Трудное имя Изыльметьева вызывает раздражение. Его существование никого не интересовало в Лондоне до злополучной портсмутской истории с попыткой похищения русских матросов. Оппозиционные газеты не упустили случая упрекнуть адмиралтейство, полицию, а заодно и парламент в том, что их преступная небрежность и "циничное равнодушие к престижу короны и чести нации" позволили господину Изыльметьеву уйти безнаказанно с портсмутского рейда. Человек, который оскорбил ее величество, швырнув за борт королевский приказ, обманул Прайса в Кальяо, доставил Петропавловску все необходимое для защиты: артиллеристов, стрелков, орудия, порох, — вызывал уже не только раздражение, но и бешенство.

Обидно, что у русских в Тихом океане все обстоит так, словно ничего и не случилось! Как будто британский меч в тяжелых боях не нанес им ни одного удара, не оставил ни одного рубца. Прайс похоронен в Тарье, Феврие Депуант оплакан близкими во Франции и зарыт в горячий песок Таити, сотни английских и французских матросов убиты; суда, нападавшие на Камчатку, стали посмешищем всего тихоокеанского побережья обеих Америк; треск отдираемых офицерских отличий до сих пор стоит в ушах достопочтенных джентльменов из адмиралтейства. А что произошло у русских на Камчатке? Снова Завойко, снова Изыльметьев, — они живут и здравствуют, повышены в чинах, награждены. Снова "Аврора", "Оливуца" и старые, дрянные транспорты; их, видимо, сам господь бог бережет от встречи с английскими крейсерами.

Но лучше не думать об этом. Лучше смотреть вперед. На горизонте маячат пятьдесят шесть вымпелов. Пятьдесят шесть против двух-трех! Можно зажмурить глаза и видеть, как линейный корабль "Монарх", крупные фрегаты, корветы и железные пароходы окружают "Аврору", расстреливают ее в упор, топят, как плавает на успокоившейся поверхности океана фуражка капитана Изыльметьева… Или, лучше, — флаг "Авроры", униженно падающий вниз. Капитуляция. Изыльметьев в кандалах доставлен в Портсмут. Пусть князь Василий Долгоруков шлет любезные письма лорду Кланрикарду с напоминанием о возвращении раньше времени лорда Дункеллина из русского плена, Изыльметьев просидит в самой темной яме Лондона до тех пор, пока русский царь не подпишет мирный договор, продиктованный Англией.

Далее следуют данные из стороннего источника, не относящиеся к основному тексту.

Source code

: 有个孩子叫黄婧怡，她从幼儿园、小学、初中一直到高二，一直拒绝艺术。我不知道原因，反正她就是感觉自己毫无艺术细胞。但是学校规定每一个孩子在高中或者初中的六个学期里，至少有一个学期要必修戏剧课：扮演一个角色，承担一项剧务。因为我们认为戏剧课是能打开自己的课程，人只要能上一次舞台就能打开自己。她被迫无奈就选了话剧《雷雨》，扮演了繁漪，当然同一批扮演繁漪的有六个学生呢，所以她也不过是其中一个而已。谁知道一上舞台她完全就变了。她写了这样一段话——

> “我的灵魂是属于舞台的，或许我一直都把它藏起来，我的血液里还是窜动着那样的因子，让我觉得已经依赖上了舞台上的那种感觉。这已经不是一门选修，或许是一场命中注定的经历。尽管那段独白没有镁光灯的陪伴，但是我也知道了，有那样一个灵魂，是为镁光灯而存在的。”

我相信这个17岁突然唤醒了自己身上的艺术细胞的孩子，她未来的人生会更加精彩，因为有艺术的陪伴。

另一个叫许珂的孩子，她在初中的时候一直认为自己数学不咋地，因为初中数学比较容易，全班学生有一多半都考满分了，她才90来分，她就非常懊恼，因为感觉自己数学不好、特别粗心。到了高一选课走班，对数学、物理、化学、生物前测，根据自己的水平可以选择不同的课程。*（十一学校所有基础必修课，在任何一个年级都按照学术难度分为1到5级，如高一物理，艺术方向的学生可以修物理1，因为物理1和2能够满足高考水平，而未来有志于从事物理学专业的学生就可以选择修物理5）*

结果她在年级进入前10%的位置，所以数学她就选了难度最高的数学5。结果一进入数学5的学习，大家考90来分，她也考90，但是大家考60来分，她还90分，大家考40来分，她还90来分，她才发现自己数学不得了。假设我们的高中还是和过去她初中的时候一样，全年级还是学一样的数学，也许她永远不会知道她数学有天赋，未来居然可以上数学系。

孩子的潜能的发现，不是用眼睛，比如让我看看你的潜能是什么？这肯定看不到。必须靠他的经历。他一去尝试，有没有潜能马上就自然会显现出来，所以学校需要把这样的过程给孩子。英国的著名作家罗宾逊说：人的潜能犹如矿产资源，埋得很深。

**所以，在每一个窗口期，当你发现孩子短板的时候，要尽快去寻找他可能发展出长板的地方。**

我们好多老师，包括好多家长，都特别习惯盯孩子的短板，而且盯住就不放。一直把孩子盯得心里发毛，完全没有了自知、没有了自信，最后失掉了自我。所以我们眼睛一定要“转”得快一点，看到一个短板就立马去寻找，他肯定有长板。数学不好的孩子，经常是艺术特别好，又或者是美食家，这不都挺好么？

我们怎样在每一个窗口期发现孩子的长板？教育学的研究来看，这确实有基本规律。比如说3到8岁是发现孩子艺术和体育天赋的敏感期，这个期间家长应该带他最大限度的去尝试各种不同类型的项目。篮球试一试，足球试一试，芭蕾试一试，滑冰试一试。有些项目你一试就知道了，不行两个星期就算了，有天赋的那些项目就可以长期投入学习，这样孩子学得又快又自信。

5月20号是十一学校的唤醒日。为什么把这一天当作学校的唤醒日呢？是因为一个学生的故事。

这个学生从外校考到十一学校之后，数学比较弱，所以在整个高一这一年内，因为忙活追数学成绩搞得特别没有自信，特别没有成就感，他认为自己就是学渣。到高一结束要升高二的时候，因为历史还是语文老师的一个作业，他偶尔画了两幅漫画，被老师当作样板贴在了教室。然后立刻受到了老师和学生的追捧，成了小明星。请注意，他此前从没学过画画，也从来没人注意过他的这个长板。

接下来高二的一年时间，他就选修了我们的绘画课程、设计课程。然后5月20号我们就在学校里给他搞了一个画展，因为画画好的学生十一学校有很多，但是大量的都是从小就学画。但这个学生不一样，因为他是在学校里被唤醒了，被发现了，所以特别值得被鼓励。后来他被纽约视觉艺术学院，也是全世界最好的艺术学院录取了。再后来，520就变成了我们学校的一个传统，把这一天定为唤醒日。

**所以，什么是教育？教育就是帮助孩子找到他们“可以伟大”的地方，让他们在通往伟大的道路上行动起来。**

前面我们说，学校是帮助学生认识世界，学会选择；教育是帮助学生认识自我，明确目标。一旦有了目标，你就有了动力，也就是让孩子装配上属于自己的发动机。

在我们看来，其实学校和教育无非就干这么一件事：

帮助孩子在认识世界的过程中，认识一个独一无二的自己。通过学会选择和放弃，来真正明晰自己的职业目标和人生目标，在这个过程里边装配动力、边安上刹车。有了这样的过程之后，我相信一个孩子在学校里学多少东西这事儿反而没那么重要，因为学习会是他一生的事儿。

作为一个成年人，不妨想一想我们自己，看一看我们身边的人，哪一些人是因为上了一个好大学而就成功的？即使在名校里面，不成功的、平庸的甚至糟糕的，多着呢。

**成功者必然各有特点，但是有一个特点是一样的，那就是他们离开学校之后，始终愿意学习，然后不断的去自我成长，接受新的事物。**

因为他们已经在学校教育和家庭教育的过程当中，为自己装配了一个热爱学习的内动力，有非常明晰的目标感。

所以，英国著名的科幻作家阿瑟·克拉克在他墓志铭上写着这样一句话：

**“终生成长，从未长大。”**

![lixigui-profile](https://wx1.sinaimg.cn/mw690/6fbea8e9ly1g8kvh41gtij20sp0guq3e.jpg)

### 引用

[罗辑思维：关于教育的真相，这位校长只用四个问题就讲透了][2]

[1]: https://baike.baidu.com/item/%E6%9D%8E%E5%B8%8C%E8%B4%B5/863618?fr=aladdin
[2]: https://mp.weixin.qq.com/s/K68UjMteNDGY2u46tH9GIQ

Изыльметьев мужик, посидит и на хлебе с водой.

Приятно в большом зале адмиралтейства рассматривать тихоокеанские порты на глобусе и знать, что в каждой бухте есть союзные корабли, готовые ринуться к берегам России. Приятно воображать, как плывут они по твердой, выпуклой поверхности глобуса, по голубым, причудливо изгибающимся полосам и синим овалам, обозначающим сказочные тихоокеанские глубины. Русским кораблям решительно некуда спрятаться от многочисленных англо-французских судов.

Некуда спрятаться, некуда уйти.

Камчатская флотилия продвигалась на юго-запад в тревожной атмосфере. Изредка встречавшиеся на пути китобои сообщали самые неутешительные новости.

Адмирал Стирлинг с большой эскадрой сторожит "Аврору" на юге. Командор Фредерик, под командой которого находятся восемь больших военных судов, уже на полпути из Сан-Франциско в Петропавловск. На обширном пространстве от Сандвичевых до Курильских островов рыщет эскадра контр-адмирала Брюсса, в несколько раз превосходящая прошлогоднюю соединенную эскадру. Корабли отлично снаряжены. В здешних водах еще не видывали такой грозной силы, столь отборных, многочисленных экипажей, вооружения и такого количества железных винтовых пароходов.

Храбрость "Авроры" и ее спутников, измотанных ветром и тяжелой океанской волной, вызывала невольное уважение у матросов китобойных судов, знавших цену настоящим трудностям. Они долго смотрели вслед русским кораблям, непреклонно спешившим в тщательно скрываемый пункт назначения.